4) Functional Requirements

  1. Inputs and Definitions
    • Compute on every order book update using the complete in-memory book:
      • B = sum(self._book_bids.values())
      • A = sum(self._book_asks.values())
      • OBI = B - A
    • Edge case: if both sides are empty → OBI = 0.
  2. Windowing & Aggregation
    • Use the same window_seconds boundary as OHLC bars; window anchor is derived from the order book update timestamp.
    • Maintain OBI OHLC per window: obi_open, obi_high, obi_low, obi_close.
    • On window rollover, finalize and persist the bar.
  3. Persistence
    • Introduce metrics_data.json (co-located with other IPC files) with atomic writes.
    • Schema: list of fixed-length rows
      • [timestamp_ms, obi_open, obi_high, obi_low, obi_close]
    • Keep only the last 1000 rows.
    • Upsert intra-window bars periodically (throttled, matching OHLCs approach) and always write on window close.
  4. Visualization
    • Read metrics_data.json in the Dash app with the same tolerant JSON reading/caching approach as other IPC files.
    • Extend the main figure to a third row for OBI candlesticks beneath Volume, sharing the x-axis.
    • Style OBI candlesticks in blue tones (distinct increasing/decreasing shades) and add a zero baseline.
  5. Performance & Correctness
    • OBI compute happens on every order book update; I/O is throttled to maintain UI responsiveness.
    • Use existing logging and error handling patterns; must not crash if metrics JSON is temporarily unreadable.
  6. Testing
    • Unit tests for OBI on symmetric, empty, and imbalanced books; intra-window aggregation; window rollover.
    • Integration test: fixture DB produces metrics_data.json aligned with OHLC bars, valid schema/lengths.

5) Non-Goals

  • No additional derived metrics; keep only raw OBI values for maximum flexibility.
  • No database persistence for metrics; JSON IPC only.
  • No strategy/signal changes.

6) Design Considerations

  • Reuse OHLCProcessor in-memory book (_book_bids, _book_asks).
  • Introduce new metrics IO helpers in viz_io.py mirroring existing OHLC IO (atomic write, rolling trim, upsert).
  • Keep metrics_data.json separate from ohlc_data.json to avoid schema churn.

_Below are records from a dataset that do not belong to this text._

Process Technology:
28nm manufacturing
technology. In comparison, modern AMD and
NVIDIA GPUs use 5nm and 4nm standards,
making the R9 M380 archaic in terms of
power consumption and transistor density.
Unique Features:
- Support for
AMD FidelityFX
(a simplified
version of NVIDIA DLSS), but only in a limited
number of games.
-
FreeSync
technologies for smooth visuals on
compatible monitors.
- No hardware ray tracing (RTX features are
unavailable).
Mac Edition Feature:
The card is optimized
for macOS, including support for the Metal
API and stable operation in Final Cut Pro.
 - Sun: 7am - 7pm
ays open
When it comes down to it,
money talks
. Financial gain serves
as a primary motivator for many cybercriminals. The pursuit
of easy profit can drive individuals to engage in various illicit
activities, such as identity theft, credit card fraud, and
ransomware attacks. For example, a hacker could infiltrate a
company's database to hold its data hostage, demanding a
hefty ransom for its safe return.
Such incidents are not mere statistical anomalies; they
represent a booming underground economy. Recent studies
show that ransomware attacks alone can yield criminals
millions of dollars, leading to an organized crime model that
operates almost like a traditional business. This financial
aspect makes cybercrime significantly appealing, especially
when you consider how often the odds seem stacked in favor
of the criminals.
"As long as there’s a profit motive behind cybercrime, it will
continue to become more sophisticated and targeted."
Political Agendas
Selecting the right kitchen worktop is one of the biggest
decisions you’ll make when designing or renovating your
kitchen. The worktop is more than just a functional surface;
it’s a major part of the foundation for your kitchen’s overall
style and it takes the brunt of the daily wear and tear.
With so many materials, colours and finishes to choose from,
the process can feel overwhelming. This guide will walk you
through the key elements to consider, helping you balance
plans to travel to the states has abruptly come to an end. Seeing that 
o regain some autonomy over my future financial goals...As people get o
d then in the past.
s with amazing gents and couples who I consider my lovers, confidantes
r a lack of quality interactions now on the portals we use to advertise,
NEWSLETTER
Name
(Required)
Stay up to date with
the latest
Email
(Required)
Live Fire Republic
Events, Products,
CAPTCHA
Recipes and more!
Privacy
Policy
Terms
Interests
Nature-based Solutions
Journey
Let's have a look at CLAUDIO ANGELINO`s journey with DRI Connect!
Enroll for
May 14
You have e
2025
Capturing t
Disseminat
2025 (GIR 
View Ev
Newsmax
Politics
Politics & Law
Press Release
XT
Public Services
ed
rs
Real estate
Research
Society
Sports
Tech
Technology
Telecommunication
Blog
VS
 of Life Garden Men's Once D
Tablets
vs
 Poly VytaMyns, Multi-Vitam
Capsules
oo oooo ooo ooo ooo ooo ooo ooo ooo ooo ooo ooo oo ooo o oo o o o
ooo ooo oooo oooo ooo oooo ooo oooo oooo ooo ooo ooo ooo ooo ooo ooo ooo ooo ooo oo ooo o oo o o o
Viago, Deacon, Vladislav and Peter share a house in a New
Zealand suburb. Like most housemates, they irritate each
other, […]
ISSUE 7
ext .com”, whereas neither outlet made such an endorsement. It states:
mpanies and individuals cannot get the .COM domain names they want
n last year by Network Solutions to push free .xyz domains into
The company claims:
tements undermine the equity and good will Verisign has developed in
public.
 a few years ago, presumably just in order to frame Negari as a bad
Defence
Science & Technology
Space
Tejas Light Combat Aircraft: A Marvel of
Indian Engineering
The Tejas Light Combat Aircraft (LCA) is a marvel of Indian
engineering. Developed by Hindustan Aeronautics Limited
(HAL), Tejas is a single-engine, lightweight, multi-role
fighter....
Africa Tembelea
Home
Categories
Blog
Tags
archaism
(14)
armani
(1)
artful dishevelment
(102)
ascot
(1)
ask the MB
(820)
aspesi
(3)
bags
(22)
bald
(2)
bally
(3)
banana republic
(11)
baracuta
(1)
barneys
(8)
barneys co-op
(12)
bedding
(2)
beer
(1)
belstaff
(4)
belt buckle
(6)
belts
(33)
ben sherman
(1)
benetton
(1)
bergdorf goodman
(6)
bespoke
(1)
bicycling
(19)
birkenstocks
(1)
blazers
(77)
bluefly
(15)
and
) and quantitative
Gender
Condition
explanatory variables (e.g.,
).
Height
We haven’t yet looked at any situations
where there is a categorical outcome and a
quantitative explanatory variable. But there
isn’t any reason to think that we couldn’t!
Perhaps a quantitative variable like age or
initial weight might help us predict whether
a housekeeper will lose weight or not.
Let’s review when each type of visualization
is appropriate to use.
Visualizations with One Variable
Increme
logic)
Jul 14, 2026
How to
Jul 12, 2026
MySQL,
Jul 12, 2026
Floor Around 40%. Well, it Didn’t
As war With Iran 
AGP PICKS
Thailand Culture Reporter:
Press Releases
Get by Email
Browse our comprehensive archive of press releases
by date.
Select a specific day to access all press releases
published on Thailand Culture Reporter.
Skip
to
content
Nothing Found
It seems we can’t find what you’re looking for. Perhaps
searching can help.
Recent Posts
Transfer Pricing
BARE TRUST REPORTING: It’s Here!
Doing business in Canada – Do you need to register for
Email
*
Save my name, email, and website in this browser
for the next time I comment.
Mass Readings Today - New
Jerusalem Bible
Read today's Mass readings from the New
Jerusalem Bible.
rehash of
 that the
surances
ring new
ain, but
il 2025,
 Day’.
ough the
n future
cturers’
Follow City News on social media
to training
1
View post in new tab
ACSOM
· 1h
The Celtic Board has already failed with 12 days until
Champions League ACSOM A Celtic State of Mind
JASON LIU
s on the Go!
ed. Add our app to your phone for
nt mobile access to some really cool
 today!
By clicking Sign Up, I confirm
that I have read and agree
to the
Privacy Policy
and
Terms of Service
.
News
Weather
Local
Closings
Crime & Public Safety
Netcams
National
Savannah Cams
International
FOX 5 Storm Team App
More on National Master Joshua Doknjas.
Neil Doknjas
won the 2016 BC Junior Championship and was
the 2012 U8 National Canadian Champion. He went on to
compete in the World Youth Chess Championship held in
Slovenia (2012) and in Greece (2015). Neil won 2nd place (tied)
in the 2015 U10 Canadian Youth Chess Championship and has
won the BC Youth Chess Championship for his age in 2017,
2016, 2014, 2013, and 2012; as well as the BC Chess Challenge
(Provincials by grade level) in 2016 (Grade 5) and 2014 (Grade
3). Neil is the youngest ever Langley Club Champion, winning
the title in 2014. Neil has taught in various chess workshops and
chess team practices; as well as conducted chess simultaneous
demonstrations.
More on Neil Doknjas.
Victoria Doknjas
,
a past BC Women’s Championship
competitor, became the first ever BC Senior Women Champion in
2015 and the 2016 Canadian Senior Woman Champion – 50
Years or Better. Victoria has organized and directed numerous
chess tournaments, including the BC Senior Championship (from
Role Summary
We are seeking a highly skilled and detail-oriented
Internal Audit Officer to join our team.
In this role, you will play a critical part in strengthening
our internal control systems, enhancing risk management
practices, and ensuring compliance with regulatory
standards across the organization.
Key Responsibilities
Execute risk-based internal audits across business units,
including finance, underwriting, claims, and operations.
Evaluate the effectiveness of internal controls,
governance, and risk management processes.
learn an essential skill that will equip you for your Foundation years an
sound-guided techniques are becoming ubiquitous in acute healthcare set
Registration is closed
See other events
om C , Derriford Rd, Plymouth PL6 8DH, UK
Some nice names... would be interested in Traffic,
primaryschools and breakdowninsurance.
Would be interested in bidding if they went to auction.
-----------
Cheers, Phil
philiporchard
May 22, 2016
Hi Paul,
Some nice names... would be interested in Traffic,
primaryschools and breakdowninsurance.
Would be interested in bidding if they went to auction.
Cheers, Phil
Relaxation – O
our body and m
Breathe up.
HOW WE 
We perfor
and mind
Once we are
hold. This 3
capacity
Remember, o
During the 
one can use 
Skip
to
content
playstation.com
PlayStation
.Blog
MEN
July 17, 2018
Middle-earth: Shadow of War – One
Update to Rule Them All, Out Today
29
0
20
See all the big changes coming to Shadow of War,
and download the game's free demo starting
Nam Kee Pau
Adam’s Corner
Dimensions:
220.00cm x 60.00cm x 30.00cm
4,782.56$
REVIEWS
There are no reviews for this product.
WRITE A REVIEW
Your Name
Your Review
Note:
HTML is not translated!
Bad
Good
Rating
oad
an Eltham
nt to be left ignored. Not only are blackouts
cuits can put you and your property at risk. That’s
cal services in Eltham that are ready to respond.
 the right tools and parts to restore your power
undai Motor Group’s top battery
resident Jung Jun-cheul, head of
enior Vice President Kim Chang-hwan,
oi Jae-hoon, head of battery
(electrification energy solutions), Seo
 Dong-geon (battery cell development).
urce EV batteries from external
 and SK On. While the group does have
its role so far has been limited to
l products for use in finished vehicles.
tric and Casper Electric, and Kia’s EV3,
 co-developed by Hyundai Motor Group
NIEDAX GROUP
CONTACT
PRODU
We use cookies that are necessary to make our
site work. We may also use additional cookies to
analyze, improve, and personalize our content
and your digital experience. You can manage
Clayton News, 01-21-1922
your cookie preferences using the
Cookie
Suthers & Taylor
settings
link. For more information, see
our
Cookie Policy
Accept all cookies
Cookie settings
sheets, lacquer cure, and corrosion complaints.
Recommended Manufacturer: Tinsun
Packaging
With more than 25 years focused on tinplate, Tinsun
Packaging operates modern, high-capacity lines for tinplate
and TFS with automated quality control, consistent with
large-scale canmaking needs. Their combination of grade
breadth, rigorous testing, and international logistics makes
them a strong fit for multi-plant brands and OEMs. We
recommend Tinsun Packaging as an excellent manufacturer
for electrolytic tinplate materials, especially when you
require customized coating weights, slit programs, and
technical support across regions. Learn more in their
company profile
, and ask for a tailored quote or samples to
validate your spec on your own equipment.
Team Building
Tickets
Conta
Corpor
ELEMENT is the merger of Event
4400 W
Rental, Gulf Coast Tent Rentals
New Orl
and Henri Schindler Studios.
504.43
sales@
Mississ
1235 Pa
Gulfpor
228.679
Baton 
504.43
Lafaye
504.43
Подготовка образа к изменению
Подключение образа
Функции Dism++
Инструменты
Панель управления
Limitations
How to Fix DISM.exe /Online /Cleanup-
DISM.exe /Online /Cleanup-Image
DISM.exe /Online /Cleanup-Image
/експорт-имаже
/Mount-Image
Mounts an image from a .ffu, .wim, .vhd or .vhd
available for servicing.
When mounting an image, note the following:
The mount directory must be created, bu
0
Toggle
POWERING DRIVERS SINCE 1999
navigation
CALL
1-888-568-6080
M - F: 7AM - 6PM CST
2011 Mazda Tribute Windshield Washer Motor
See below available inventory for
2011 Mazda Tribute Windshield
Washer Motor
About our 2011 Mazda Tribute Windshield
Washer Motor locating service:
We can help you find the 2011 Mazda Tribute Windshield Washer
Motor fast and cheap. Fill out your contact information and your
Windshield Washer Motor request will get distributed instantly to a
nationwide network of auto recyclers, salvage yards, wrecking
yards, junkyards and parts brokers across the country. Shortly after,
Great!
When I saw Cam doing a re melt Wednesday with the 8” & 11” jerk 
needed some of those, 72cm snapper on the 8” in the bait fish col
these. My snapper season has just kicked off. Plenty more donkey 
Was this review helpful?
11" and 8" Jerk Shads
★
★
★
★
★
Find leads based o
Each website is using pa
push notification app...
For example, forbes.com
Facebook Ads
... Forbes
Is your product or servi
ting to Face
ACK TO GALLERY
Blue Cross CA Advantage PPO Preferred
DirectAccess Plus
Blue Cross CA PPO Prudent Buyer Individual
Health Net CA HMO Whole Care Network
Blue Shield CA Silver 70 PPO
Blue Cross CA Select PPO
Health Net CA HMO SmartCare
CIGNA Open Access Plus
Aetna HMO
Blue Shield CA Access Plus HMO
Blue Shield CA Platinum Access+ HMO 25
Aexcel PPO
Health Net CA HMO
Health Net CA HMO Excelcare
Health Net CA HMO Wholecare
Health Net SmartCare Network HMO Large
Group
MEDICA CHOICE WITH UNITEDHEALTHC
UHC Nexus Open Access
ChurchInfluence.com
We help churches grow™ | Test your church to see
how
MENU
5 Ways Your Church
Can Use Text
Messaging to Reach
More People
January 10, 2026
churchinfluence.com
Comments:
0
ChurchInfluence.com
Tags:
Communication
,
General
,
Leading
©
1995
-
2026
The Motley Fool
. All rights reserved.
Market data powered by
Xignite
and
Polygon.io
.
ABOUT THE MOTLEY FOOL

7) Technical Considerations

  • Implement OBI compute and aggregation inside OHLCProcessor.update_orderbook after applying partial updates.
  • Throttle intra-window upserts with the same cadence concept as OHLC; on window close always persist.
  • Add a finalize path to persist the last OBI bar.

8) Success Metrics

  • metrics_data.json present with valid rows during processing.
  • OBI subplot updates smoothly and aligns with OHLC window timestamps.
  • OBI ≈ 0 for symmetric books; correct sign for imbalanced cases; no noticeable performance regression.

9) Open Questions

  • None; cadence confirmed to match OHLC throttling. Styling: blue tones for OBI candlesticks.